BEGIN
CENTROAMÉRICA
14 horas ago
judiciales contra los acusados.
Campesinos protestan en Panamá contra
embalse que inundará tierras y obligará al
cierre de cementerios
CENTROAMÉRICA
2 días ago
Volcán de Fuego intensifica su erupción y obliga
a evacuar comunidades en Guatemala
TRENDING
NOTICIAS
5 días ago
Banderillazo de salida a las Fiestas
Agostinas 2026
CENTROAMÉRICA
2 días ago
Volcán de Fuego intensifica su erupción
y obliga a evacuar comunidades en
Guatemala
END
# [PROBLEM TO WORK ON]
From the line holding "cierre de cementerios" down to the final line above, copy each line exactly, and leave out everything before it.

# [RESPONSE TO THE TASK]
cierre de cementerios
CENTROAMÉRICA
2 días ago
Volcán de Fuego intensifica su erupción y obliga
a evacuar comunidades en Guatemala
TRENDING
NOTICIAS
5 días ago
Banderillazo de salida a las Fiestas
Agostinas 2026
CENTROAMÉRICA
2 días ago
Volcán de Fuego intensifica su erupción
y obliga a evacuar comunidades en
Guatemala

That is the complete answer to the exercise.